> **Activity**: Find the word "Table" in the listing. Copy out each line where it occurs.

___ Supplied records

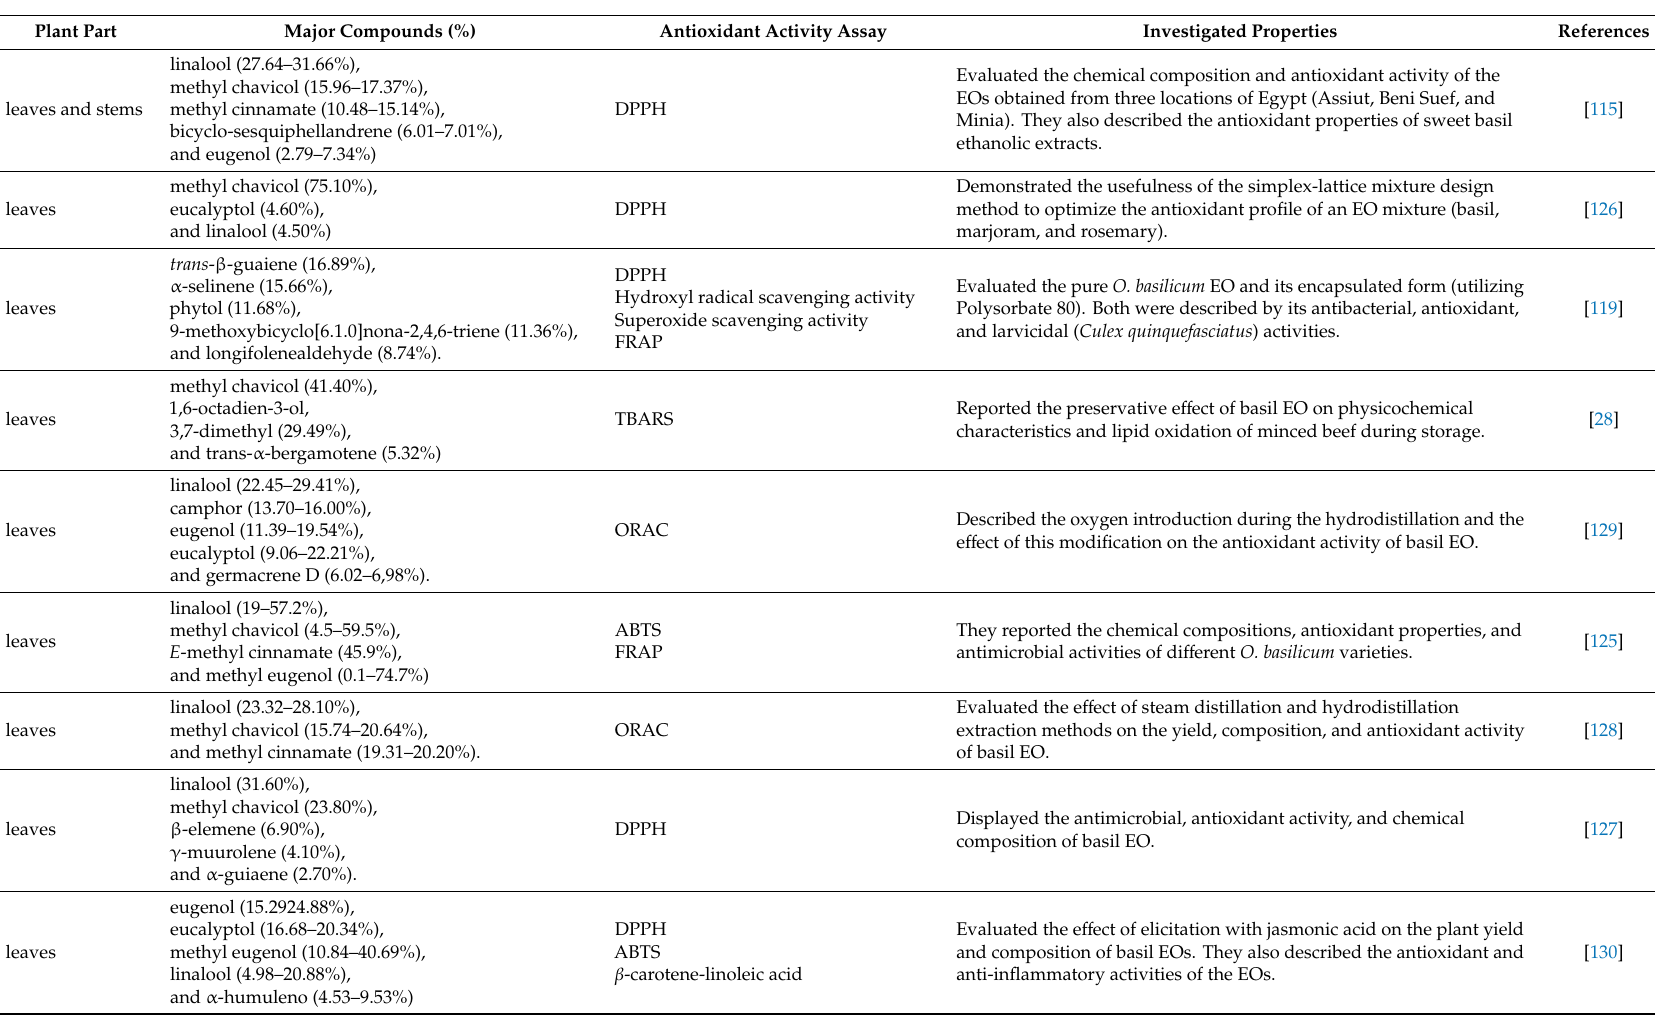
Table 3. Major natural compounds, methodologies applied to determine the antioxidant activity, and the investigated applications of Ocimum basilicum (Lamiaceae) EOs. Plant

______
___ Supplied records

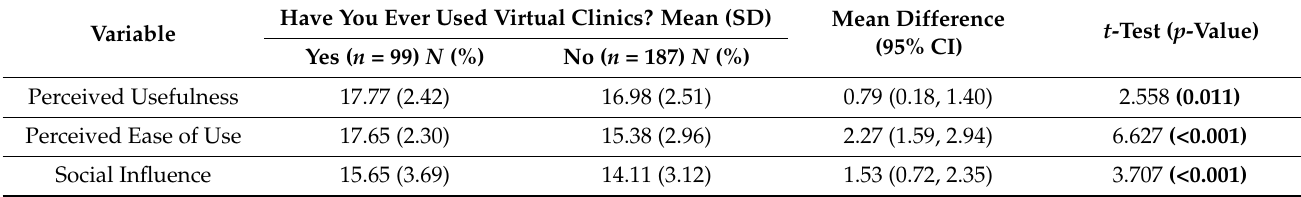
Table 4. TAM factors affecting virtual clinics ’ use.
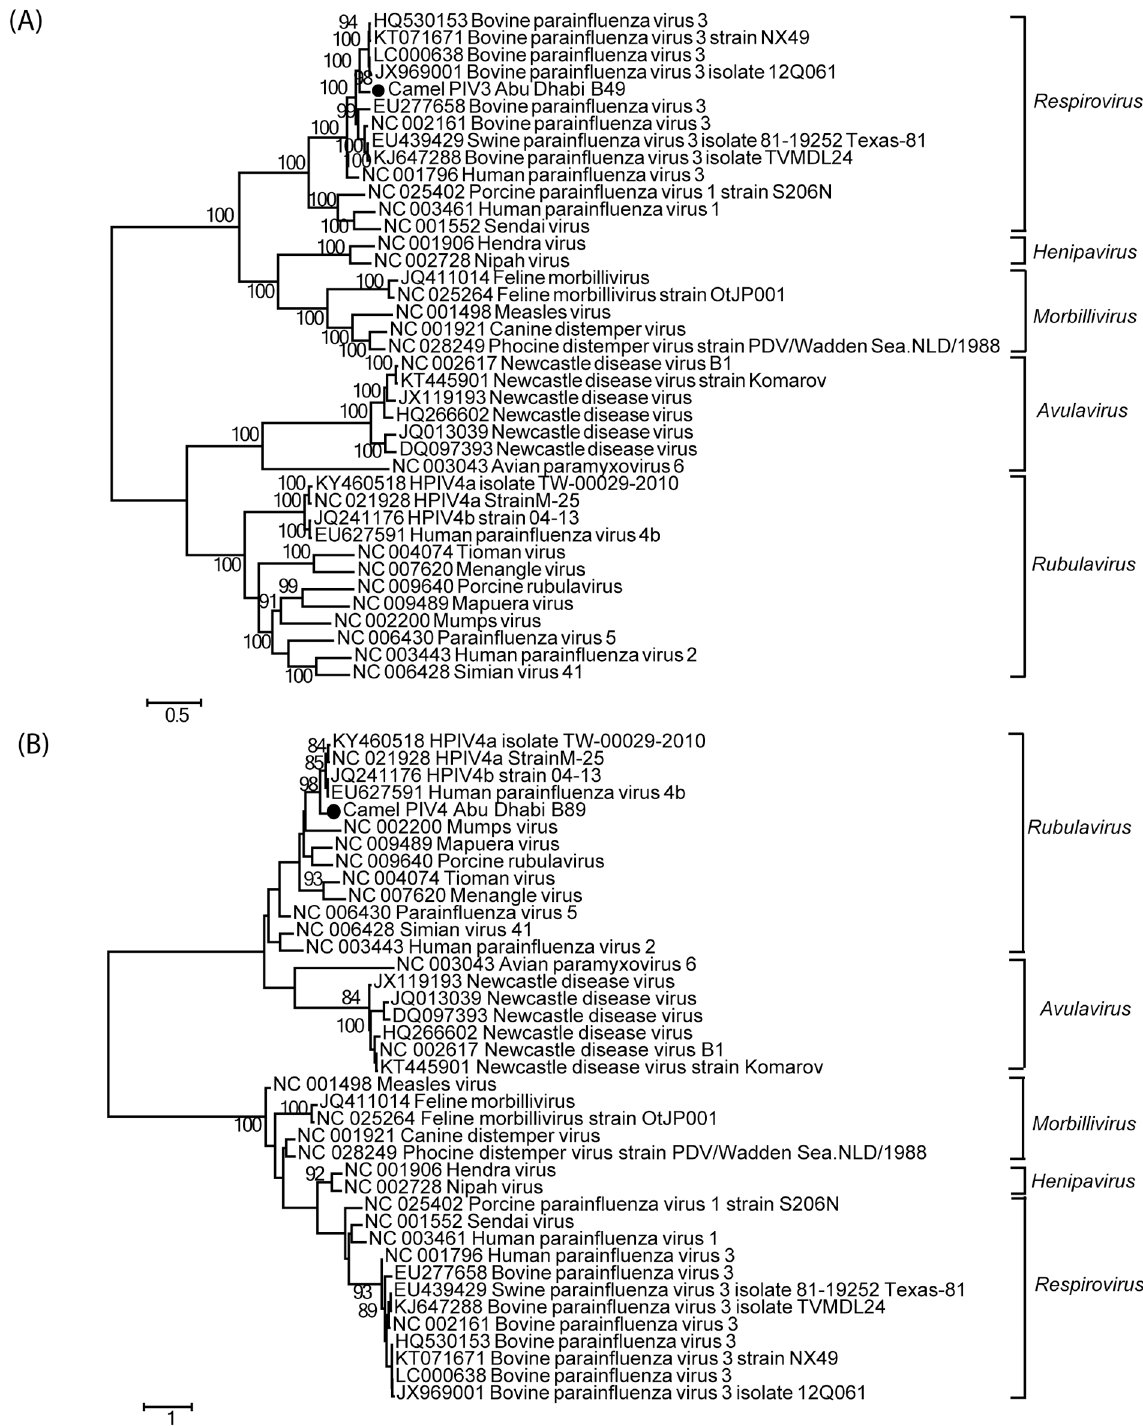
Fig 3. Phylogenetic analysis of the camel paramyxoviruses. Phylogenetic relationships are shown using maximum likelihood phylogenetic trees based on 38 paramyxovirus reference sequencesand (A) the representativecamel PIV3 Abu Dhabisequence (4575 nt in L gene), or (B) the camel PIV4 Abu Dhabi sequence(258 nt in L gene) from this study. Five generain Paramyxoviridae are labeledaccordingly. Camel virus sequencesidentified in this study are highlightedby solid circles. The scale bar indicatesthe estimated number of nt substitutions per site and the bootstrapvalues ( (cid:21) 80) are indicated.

______

> **Response to this exercise**:
Table 3. Major natural compounds, methodologies applied to determine the antioxidant activity, and the investigated applications of Ocimum basilicum (Lamiaceae) EOs. Plant
Table 4. TAM factors affecting virtual clinics ’ use.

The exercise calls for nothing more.